What does stick in the mind, and I appreciate the utter incongruousness of this, was that a Blood Transfusion Service van arrived at the school in the afternoon, remaining parked there for some time.  This setting off the classroom rumour that we children were all going to be bled to provide blood for the surviving Aberfan children.  How foolish that sounds now.

Arriving at the village today, I first drove to the modest Garden of Remembrance built on the site of the former Pantglas Junior School which had been engulfed by the waste slip in 1966.  

Aware there is a very thin line between Paying Respects and Morbid Curiosity, I decided rather than just visit the two usual spots (the other being the cemetery) I would explore the village itself for half-an-hour or so.  The place was remarkably quiet, and I noted a number of houses, and car grills, were adorned with large bunches of ribbons, made into the shape of a flower.  I assume these had been there since the 51st anniversary a few days earlier.  

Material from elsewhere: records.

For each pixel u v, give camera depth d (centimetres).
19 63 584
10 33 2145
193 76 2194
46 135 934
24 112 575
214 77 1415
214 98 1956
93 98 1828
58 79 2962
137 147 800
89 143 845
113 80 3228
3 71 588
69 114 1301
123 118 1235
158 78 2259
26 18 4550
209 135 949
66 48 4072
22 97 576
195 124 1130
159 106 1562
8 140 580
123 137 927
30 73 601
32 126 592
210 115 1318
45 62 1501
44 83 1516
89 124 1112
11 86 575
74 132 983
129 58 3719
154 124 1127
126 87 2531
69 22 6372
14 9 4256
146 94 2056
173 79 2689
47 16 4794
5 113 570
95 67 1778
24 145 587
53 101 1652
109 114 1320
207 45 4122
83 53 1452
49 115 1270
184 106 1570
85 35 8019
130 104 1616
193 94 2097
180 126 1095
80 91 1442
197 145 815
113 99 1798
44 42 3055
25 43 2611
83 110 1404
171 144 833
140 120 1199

Making my way down to the metal footbridge which crosses the River Taff, I suddenly found myself surrounded by half a dozen primary school-aged children with a couple of parents.  Clearly school had just come out.  I realised to my astonishment I had, utterly illogically, not expected there to be any children in the village.      

From the bridge – indeed from most places in the village, one can see the white arches of the memorial in the surprisingly capacious cemetery; the arches overlooking the community, as I imagine the spoil heaps once did.  A number of mature trees have grown over the intervening half century and now obscure the arches from certain points in the valley.   Were it up to me I would have these trees lopped down.  But, of course, it is not.

As a confirmed anti-theist, I did find the religious messages on the memorial “Taken by God”, “An Angel in Heaven, now” and the like, difficult to read.  But I imagine grieving families had to take comfort where they could.  I did note one memorial – that of 10 year-old Victoria Symonds – had no invoking of the supernatural, her’s quite bluntly stating:


I found myself rather admiring Mr & Mrs Symonds. 

I took no pictures in the village.  Partly because these are so many already on the internet should anyone wish to seek them out, but mainly because they would have appeared utterly inappropriate on such a frivolous site as this one.